# Firehose Logger

## Introduction
Its a request logger for the s2s(Malachai), it logs the data locally to disk at the configured location `(default: /var/log/malachai)`
Log files are rotated after a file reaches `100MB`; rotated log files are kept for upto `7 days` on disk.

The logs are also sent to AWS Firehose in the background every 60 seconds. The logs are never deleted from firehose.

Firehose logger uses [Bolt DB](https://github.com/boltdb/bolt) to store the information about logs lines that have been successfully sent and stored in firehose.

Keys Stored in Bolt.
- **lastProcessedFileName**
- **fileOffset**

Logger uses above 2 pointers to determine the file and offset for processing. Logs lines starting at the offset are sent to fireshose.

## Log Rotation
[Log Rotator](https://github.com/natefinch/lumberjack) is used for log rotation, the log files are rotated when they reach the max allowed size. 
All the rotated file are suffixed with timestamp in (format: YYYY-MM-DDTHH24-MI-SS.x`xx; where xxx is millisecond precision)  

## Implemenation
Logs are written on local disk at configured location, before they are processed and sent to AWS Firehose. The log lines are sent to Firehose in batch of 500 log lines per request or upto 4MB in size at a time. Once the logs are successfully stored in Firehose, **fileOffset** and **lastProcessedFileName**  pointers are updated to reflect the progress. Once the boltdb is updated, logs lines upto that offset are considered fully processed.

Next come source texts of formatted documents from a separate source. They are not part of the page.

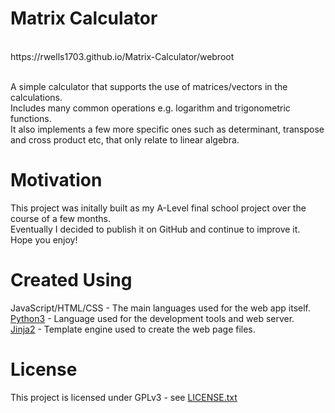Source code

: # Matrix Calculator

<br />
https://rwells1703.github.io/Matrix-Calculator/webroot
<br />
<br />

A simple calculator that supports the use of matrices/vectors in the calculations.
<br />
Includes many common operations e.g. logarithm and trigonometric functions.
<br />
It also implements a few more specific ones such as determinant, transpose and cross product etc, that only relate to linear algebra.
<br />


# Motivation

This project was initally built as my A-Level final school project over the course of a few months.
<br />
Eventually I decided to publish it on GitHub and continue to improve it.
<br />
Hope you enjoy!
<br />

# Created Using

JavaScript/HTML/CSS - The main languages used for the web app itself.
<br />
[Python3](https://www.python.org) - Language used for the development tools and web server.
<br />
[Jinja2](https://jinja.palletsprojects.com) - Template engine used to create the web page files.
<br />

# License

This project is licensed under GPLv3 - see [LICENSE.txt](LICENSE.txt)
<br />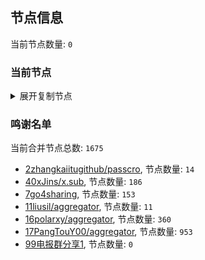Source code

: 
## 节点信息
当前节点数量: `0`
### 当前节点
<details>
  <summary>展开复制节点</summary>

    

</details>

### 鸣谢名单
当前合并节点总数: `1675`
- [2zhangkaiitugithub/passcro](https://github.com/zhangkaiitugithub/passcro), 节点数量: `14`
- [40xJins/x.sub](https://github.com/0xJins/x.sub), 节点数量: `186`
- [7go4sharing](https://github.com/go4sharing), 节点数量: `153`
- [11liusil/aggregator](https://github.com/liusil/aggregator), 节点数量: `11`
- [16polarxy/aggregator](https://github.com/polarxy/aggregator), 节点数量: `360`
- [17PangTouY00/aggregator](https://github.com/PangTouY00/aggregator), 节点数量: `953`
- [99电报群分享1](https://github.com/cdddbc/getAirport), 节点数量: `0`


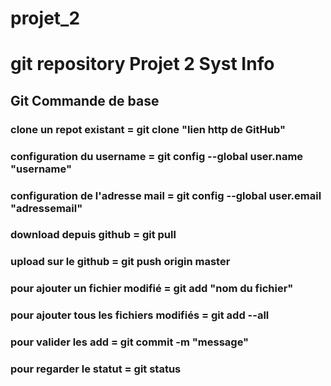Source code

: # projet_2<h1> git repository Projet 2 Syst Info </h1>
<h2> Git Commande de base </h2>
<h3>clone un repot existant = git clone "lien http de GitHub"</h3>
<h3>configuration du username = git config --global user.name "username"</h3>
<h3>configuration de l'adresse mail = git config --global user.email "adressemail"</h3>
<h3>download depuis github = git pull</h3> 
<h3>upload sur le github = git push origin master</h3>
<h3>pour ajouter un fichier modifié = git add "nom du fichier"</h3> 
<h3>pour ajouter tous les fichiers modifiés = git add --all</h3>
<h3>pour valider les add = git commit -m "message"</h3>
<h3>pour regarder le statut = git status</h3>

On the next processing run, **fileOffset** and **lastProcessedFileName**  is read from boltdb, and logs lines written after that marker are processed in similar manner.

If a file was rotated one or more times between 2 processing run, the files are processed in the order they were written to disk.
Since the file name contains the timestamp when they were written to disk, rotated files are sorted based on filename and offset stored in boltdb is assumed to represent the offset of the oldest file.

Here is an example of how the files will be processed:

| Timestamp | fileOffset | lastProcessedFileName | list of files | description | 
| --------- | ------ | --------------------- | ------------- | ----------- |
| t0 | 0 | "" | c.log| start state|
| t1 | 123 | "" | c.log| c.log file was partially procssed, logs till offset 123 were sent to firehose|
| t2 | 123 | "" | c.log, t2.log | file was rotated |
| t3 | 123 | "" | c.log, t2.log, t3.log | file was rotated again |
| t4 | 45 | "t3.log" | c.log, t2.log, t3.log | t2.log and t3.log was full processed, c.log was partially processed till offset 45 |
| t5 | 45 | "t3.log" | c.log, t3.log, t5.log | file was rotated, and t2.log was deleted because it was more than 7 days old. |

**Note** On the next run, file *t5.log* will be read from offset 45 and not *c.log*

## Querying Logs
[AWS Athena](https://aws.amazon.com/athena) can be used to query logs stored in firehose.
More information can be found [here](https://wiki.twitch.com/display/SSE/S2S+Auth+Logging)


## Caveats
1. If for any reason, logs were not sent to fireshose before they were deleted from firehose, the logs would be considered lost.
2. If logs were successfully sent to firehose, but offset and last processed file name are not updated due to any error, those logs will appear twice in firehose.